Джармен снимал кино, был дизайнером, художником, писал стихи и эссе, вел регулярный дневник. Но в первую очередь его следует называть мыслителем. Недаром он снял фильм о философе Витгенштейне. Этот фильм был, конечно же, подсказан сходными аспектами биографии Джармена и австрийского гения. Как и Витгенштейн, Джармен был гомосексуален. Как и Витгенштейн, он искал иной социальный порядок в мире и в искусстве. Но главное, что, как и Витгенштейн, Джармен отрицал высоколобую метафизику. Вместо тавтологии метафизических сентенций он искал истину в образности, как скульптор мыслит в мраморе.

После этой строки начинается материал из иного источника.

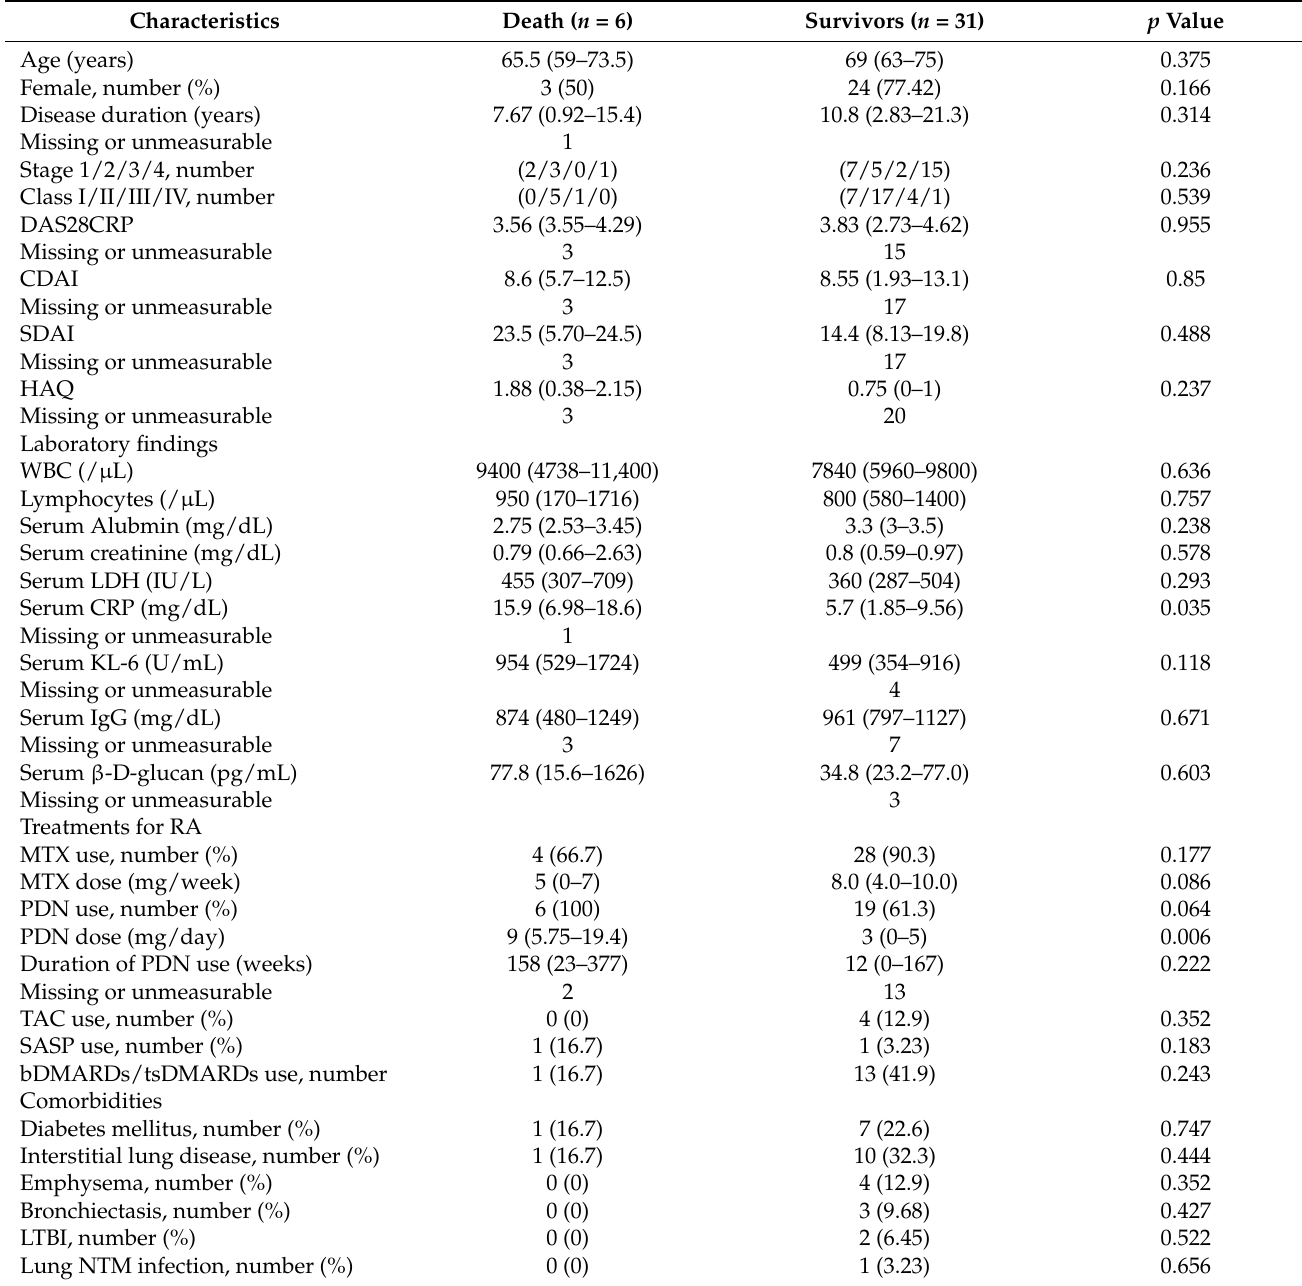
Table 3. Clinical characteristics at baseline between PCP death patients and survival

Концентрические круги из гальки и камней вокруг цветочных островков перед его домом были для Джармена символами цикличности времен года, периодичностью цветения и умирания сада, циклами его собственной жизни и смерти. Он жил на отпущенное врачами время: это было время жизни, “взятое взаймы” у смерти, и взамен он воссоздавал свое прошлое как сад, кругами уходящий в будущее своим ежегодным цветением. Так интерпретирует сад Джармена, цитируя его дневники в своей университетской диссертации, Саша Подзярей (британка родом из Белоруссии) – моя спутница в философских прогулках по этому берегу Кента. Для нее, человека иной эпохи (она на поколение младше Джармена), активистки сообщества ЛГБТ, его сад в Дандженессе стал ключевой метафорой в разговоре о последних днях Джармена, погибшего от СПИДа в 1994 году.

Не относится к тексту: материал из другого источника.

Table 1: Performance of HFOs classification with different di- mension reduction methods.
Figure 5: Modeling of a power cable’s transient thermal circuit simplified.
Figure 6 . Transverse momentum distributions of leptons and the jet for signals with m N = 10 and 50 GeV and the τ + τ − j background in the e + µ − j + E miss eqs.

Трудно удержаться от фрейдистской интерпретации фильмов Джармена, поскольку сцены насилия и разрушения, унижения и надругательства над человеческой плотью – от панковского “Юбилея” до барочного “Караваджо” – несомненно ассоциируются у зрителя с гомосексуальными мотивами: не только со страхом Джармена перед агрессивной гомофобной толпой, но и с его завороженностью и ужасом перед красотой, которая всегда таит в себе, как всякая власть, идею подчинения и потенциальное насилие. Но Джармен был в первую очередь документалистом и хроникером своей жизни, он полупрофессиональной камерой регистрировал то, что подсказывал ему его взгляд, а взгляд, в свою очередь, выбирал в качестве гида то, что отзывалось эхом в его памяти.

Он родился за три года до окончания войны, и его детство прошло в послевоенной Англии. Он видел обнаженные внутренности разбомбленных домов, где всё смешалось: и личный быт, и руины стен, и человеческие останки. Кварталы, разрушенные бомбежкой, спешно застраивались собесовским бетоном для малоимущих. Позже, в семидесятые годы, это было разрушение викторианского прошлого – крупноблочное строительство: социалистическая утопия на деньги зоологического капитализма с контрактами для циничных подрядчиков и демагогов-бюрократов. Всё это переросло в конце концов в эстетику панков: сортирные цепочки, пальто с чужого плеча, дешевые фабрично-солдатские ботинки “Доктор Мартинс”, наполовину обритая голова с клоком волос на макушке. Они перекочевали в пророческий фильм Джармена о панках “Юбилей”. В этой обнаженности и брутальности современной британской цивилизации Джармен видел новую эстетику. Эта эстетизация разрухи и руин была крайне распространена среди послевоенного поколения – от Кена Расселла и Пазолини до Вима Вендерса и самого Джармена, – выросшего среди руин Берлина, Варшавы, Лондона. Руины притягательны. Нас к этим развалинам притягивает страшное любопытство к хаосу, к бездне на краю, к насилию и разрушению. С другой стороны, руины придают глубину и солидность нашему эфемерному настоящему: если есть руины, значит, было и великое прошлое. Руины, как всякое общее несчастье в прошлом, сближают нас. Но руины – не только свидетельство разрушенной цивилизации; они воплощают еще и творческое состояние незаконченности, незавершенности формы, требующее созидательного усилия. Именно это состояние становления и притягивало Джармена – видимой уродливостью, незавершенностью и одновременно скрытым оптимизмом.